Sur les murs de la Torre Aquila, située à l’extrémité sud du Castello del Buonconsiglio à Trente, siège des princes-évêques du XIIIe au XVIIIe siècle, se trouve l’un des cycles séculaires les plus célèbres du gothique international, celui consacré à la représentation des mois.

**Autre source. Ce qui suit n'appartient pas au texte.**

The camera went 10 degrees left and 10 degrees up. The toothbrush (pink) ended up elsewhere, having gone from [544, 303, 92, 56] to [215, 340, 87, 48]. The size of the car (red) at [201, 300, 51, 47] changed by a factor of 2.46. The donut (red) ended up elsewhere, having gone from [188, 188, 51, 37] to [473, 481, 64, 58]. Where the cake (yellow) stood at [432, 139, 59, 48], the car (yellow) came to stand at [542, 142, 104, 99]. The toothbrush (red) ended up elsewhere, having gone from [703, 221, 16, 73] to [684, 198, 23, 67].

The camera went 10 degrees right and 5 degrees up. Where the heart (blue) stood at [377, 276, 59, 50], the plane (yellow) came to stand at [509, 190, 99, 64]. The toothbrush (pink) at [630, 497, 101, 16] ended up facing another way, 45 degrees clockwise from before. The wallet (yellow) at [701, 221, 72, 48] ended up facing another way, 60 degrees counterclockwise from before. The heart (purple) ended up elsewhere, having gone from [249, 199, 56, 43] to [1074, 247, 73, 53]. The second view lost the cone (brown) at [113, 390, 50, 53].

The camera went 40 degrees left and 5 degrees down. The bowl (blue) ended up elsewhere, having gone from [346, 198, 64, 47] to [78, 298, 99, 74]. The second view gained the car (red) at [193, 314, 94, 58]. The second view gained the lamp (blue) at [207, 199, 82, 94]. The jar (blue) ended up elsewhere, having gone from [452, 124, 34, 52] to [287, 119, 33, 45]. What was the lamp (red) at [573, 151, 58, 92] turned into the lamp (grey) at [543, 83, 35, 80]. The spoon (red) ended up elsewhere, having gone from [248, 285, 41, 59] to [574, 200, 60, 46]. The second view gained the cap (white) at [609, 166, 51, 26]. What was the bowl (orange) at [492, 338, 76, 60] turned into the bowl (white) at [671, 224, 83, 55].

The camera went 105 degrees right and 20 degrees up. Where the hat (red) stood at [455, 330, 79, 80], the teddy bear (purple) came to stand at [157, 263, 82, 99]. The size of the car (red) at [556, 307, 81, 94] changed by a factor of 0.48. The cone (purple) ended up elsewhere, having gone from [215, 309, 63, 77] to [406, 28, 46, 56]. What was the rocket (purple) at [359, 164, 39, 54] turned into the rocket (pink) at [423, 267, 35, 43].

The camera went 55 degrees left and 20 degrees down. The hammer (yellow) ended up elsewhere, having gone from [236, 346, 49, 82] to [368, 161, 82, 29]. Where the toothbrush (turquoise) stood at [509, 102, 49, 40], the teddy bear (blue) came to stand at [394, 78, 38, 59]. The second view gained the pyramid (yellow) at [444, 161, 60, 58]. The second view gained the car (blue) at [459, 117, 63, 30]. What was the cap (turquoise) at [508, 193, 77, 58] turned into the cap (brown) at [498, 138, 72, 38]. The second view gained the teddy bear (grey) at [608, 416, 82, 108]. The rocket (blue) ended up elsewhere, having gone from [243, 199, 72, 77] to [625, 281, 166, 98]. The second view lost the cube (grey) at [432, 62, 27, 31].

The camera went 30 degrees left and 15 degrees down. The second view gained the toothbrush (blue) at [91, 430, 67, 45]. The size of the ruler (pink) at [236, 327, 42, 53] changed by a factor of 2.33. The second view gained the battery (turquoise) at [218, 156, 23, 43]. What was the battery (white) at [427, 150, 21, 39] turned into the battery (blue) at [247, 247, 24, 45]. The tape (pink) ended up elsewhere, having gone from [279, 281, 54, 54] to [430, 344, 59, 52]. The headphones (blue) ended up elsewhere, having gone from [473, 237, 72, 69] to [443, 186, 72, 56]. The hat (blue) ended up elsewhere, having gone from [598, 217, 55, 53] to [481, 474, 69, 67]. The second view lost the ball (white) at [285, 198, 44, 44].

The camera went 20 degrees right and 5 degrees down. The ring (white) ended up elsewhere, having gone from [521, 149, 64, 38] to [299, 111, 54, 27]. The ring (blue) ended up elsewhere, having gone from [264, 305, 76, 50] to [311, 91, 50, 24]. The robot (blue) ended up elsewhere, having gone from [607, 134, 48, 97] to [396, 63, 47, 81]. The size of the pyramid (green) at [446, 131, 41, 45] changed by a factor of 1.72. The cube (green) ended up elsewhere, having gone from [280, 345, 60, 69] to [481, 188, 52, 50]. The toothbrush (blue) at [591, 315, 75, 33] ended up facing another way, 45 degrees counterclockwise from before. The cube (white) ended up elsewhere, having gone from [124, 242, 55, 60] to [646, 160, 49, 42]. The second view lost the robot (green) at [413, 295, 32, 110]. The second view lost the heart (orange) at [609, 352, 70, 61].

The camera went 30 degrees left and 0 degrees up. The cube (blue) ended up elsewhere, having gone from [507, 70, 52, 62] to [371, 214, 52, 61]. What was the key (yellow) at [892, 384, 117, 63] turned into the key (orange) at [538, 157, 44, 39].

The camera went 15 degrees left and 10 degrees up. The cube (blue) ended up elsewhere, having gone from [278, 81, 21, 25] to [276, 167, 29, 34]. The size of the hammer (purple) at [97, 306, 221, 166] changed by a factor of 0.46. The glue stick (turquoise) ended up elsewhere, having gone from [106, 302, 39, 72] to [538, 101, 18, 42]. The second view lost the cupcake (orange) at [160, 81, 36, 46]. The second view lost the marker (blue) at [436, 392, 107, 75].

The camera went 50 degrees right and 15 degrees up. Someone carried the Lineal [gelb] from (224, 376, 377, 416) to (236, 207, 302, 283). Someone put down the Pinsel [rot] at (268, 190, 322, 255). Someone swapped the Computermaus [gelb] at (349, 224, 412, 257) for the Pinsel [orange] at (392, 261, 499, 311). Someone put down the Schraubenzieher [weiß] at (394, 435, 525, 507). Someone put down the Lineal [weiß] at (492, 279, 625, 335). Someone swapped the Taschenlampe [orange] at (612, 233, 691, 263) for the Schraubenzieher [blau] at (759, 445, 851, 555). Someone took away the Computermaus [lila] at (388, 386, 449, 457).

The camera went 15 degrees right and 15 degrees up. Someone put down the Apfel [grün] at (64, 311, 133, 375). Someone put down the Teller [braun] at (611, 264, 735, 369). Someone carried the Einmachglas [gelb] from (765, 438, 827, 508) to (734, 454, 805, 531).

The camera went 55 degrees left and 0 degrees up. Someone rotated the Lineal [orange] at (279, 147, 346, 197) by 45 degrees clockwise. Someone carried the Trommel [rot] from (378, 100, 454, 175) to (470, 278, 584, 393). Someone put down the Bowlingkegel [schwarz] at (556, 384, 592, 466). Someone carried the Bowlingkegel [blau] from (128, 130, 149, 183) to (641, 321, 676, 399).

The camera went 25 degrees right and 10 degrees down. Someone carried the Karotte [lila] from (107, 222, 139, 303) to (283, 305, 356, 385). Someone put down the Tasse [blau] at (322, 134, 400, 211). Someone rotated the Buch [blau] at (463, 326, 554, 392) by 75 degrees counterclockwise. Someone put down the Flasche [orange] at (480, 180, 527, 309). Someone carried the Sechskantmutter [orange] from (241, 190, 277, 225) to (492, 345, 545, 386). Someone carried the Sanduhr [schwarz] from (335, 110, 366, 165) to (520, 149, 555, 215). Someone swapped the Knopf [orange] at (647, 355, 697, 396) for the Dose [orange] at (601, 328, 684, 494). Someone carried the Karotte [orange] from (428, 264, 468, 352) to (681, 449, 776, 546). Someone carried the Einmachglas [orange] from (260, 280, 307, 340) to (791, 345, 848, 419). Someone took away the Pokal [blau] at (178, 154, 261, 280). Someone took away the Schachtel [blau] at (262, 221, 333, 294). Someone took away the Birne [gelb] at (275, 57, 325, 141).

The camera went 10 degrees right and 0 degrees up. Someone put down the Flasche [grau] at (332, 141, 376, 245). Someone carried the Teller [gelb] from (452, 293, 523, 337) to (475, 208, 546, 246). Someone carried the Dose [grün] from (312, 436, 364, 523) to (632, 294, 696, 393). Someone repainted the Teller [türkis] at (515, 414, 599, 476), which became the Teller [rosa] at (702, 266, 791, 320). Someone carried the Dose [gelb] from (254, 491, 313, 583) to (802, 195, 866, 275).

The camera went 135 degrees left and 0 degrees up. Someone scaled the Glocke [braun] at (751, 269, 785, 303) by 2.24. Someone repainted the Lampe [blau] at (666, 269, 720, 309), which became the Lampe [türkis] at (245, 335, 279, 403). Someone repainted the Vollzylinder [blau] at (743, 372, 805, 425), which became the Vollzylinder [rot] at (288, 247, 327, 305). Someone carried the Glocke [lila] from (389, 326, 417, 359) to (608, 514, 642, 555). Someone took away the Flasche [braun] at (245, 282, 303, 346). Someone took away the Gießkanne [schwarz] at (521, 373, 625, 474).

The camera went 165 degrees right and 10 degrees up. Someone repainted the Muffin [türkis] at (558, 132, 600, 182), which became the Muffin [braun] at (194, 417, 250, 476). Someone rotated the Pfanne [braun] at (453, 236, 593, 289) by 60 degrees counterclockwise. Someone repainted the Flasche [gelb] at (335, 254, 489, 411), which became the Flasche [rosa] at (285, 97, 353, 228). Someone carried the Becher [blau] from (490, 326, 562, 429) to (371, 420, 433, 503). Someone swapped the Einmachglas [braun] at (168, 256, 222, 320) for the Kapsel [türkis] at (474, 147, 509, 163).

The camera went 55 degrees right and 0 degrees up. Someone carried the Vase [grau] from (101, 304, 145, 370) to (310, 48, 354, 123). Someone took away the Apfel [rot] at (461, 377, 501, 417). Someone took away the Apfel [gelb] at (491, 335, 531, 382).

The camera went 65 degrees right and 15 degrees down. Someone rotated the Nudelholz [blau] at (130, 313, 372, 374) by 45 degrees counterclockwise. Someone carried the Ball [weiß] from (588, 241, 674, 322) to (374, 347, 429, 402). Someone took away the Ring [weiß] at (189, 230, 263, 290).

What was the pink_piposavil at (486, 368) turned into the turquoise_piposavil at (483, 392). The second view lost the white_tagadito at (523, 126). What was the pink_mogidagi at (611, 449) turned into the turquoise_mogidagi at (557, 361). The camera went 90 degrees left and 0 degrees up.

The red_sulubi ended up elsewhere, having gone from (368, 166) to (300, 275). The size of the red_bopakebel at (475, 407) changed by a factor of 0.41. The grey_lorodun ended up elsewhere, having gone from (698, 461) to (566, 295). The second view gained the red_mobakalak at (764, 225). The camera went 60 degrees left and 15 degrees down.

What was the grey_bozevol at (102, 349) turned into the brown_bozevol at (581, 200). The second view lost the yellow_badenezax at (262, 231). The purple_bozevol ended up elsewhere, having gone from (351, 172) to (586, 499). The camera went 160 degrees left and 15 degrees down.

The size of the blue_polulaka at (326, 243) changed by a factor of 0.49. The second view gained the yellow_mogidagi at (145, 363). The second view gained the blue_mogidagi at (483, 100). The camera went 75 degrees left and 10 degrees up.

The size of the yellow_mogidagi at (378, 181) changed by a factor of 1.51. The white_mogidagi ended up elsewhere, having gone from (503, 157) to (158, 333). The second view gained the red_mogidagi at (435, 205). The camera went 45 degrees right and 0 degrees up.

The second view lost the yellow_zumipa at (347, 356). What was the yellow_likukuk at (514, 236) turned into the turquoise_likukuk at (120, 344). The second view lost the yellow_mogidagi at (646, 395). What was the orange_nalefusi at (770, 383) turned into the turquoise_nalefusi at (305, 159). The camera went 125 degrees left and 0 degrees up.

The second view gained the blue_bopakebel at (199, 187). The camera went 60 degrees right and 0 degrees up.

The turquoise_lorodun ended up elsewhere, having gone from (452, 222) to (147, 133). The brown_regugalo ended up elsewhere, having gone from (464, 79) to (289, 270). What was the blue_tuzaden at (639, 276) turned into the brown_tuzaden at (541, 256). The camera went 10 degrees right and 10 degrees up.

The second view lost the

La date exacte de construction de cette tour n’est pas connue, mais il est établi que, vers la fin du XIVe siècle, l’évêque en exercice Georges de Liechtenstein (Nikolsburg, vers 1360 - Sporminore, 1419) a commandé sa rénovation dans le but de l’utiliser comme un espace strictement privé. C’est également à lui que l’on doit la commande du cycle des mois. Issu d’une famille aristocratique possédant de grands domaines en Moravie (région de l’actuelle République tchèque), Georges de Liechtenstein prit possession de son évêché de Trente en 1391, après avoir été prévôt de la cathédrale Saint-Étienne de Vienne. Le prince-évêque entendait réaffirmer ses droits princiers sur Trente et mener à bien un projet de restauration féodale, en consolidant son autorité sur la principauté et en rétablissant ses finances. Cette intention fut également soutenue par un certain nombre de commandes artistiques importantes, qui nous sont parvenues en bien moins grand nombre qu’au début. Cette attitude, en particulier la commande de la Torre Aquila, a été significative pour le territoire, car plusieurs familles aristocratiques de la région ont décidé de commander plusieurs cycles séculaires pour leurs résidences. Il s’agit notamment de l’important cycle pour le château de Roncolo, du cycle pour Castel Chiaro (aujourd’hui pratiquement perdu), pour le château de Wendelstein, pour le château de Schrofenstein et enfin pour le château de Montechiaro (au début du XXe siècle, les fresques ont été détachées et transportées au musée Ferdinandeum d’Innsbruck, l’actuel Tiroler Landesmuseum). Le projet de restauration féodale échoua: en 1407, Georges de Liechtenstein fut emprisonné et contraint de quitter Trente. Il est rappelé par une inscription sur un fragment de fresque au dernier étage de la Torre Aquila (ces peintures peuvent également être attribuées à la même main que celle qui a peint le cycle des mois).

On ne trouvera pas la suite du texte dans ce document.